Extract provided:
======

Why teams ship only 3% of their 3-year roadmap (and what to do instead)

Most teams ship only 3% of their three-year roadmap, not because they’re bad, but because the planning model itself is broken.

Why teams ship only 3% of their 3-year roadmap (and what to do instead)
Photo by Slidebean / Unsplash

The truth about product strategy, and the loop that fixes it.

Every year, I see product teams do the same ritual. They lock themselves in meeting rooms, fill endless slides with market maps, strategic themes, dependency charts, and Gantt bars that stretch three years into the future.

And every year, the same thing happens:

  • 97% of that plan never ships.
  • 80% of the assumptions inside it turn out to be wrong.
  • The roadmap becomes a museum of past optimism.

Now, it’s not because teams are lazy. It’s because the planning model itself is broken, and no one has recognised it.

Most product strategies still operate on a waterfall mindset. Linear, predictive and rigid. They assume the world will hold still long enough for the plan to be delivered. It won’t. It never does. And that’s why so many teams end up delivering a fraction of what they thought they would. But there is a better way.


The real reason long-range plans fail

We pretend uncertainty is risk, when in reality uncertainty is the environment.

Three-year plans assume:

  • We know the customer well enough
  • Market conditions will stay relatively stable
  • Competitors won’t introduce game-changing moves
  • Internal priorities won’t shift
  • Teams won’t reorganise
  • Tech won’t evolve dramatically

But in 2025-2026? AI alone invalidates those assumptions monthly, not annually. A static roadmap is a commitment to being wrong on purpose.


The antidote: short loops, fast learning, continuous evidence

The teams who actually ship meaningful progress don’t plan harder, they learn faster. That’s the philosophy behind the Build Loop: A cyclical system for turning uncertainty into insight, and insight into impact.

Each loop moves through four stages:

  1. Frame - Identify the opportunity and define the learning question
  2. Create - Prototype or build the smallest version that answers the question
  3. Validate - Get real evidence from users, behaviours, or data
  4. Learn - Feed what you discovered into the next loop

No wishful timelines. No 200-page “strategic plan.” Just small, strong cycles that build momentum, not illusions.

======

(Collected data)
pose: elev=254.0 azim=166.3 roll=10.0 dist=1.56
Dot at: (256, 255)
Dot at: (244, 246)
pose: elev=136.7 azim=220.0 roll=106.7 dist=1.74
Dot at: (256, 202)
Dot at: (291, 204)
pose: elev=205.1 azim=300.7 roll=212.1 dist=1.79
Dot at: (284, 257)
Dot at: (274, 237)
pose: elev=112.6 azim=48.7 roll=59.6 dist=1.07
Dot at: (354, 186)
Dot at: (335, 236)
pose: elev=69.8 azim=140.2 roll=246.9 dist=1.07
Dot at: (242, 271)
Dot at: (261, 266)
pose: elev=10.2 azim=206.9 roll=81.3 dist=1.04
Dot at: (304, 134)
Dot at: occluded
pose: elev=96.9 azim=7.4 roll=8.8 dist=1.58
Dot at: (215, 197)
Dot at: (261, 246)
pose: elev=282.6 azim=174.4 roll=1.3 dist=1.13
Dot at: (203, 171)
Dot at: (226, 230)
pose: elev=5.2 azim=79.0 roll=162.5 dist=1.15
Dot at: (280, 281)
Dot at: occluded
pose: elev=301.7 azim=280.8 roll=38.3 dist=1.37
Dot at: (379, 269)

======

Work to complete:
(A) Copy out the roadmap article starting with "Every year, I" and going on through "of past optimism.", renaming every "roadmap" as "product plan".
(B) Take the roadmap article further, picking up right after its final sentence.

Response list:
(A)
Every year, I see product teams do the same ritual. They lock themselves in meeting rooms, fill endless slides with market maps, strategic themes, dependency charts, and Gantt bars that stretch three years into the future.

And every year, the same thing happens:

  • 97% of that plan never ships.
  • 80% of the assumptions inside it turn out to be wrong.
  • The product plan becomes a museum of past optimism.

(B)
Loops beat long-term plans because reality always wins

Here’s what loops give you that Gantt charts don’t:

  • Adaptability - When the environment changes, the loop changes.
  • Evidence - Decisions come from signal, not guessing.
  • Speed - You learn in weeks what used to take quarters.
  • Compounding value - Each loop makes the next loop smarter.
  • True alignment - Everyone rallies around learning, not delivery theatre.

Most teams try to predict the future. Great teams create a system that adapts as the future reveals itself.


The 3% problem isn’t a failure. It’s a symptom

It means the strategy was too rigid, the assumptions too untested, and the plan too detached from reality. The Build Loop isn’t a process layer. It’s a strategic shift, from betting big once, to betting small constantly. Instead of a three-year fantasy, you get a three-week truth.

a man with glasses is looking at a laptop
Photo by Francisco De Legarreta C. / Unsplash

If you want to ship more than 3%, stop planning more and start looping faster.

Teams don’t fail because they lack vision. They fail because they lack a system that keeps vision honest.

The Build Loop is that system.

Create → Learn → Adapt → Repeat.

Small loops. Strong signals. Faster truth. And that’s how modern product teams outpace those still clinging to roadmaps that expire the moment they’re printed.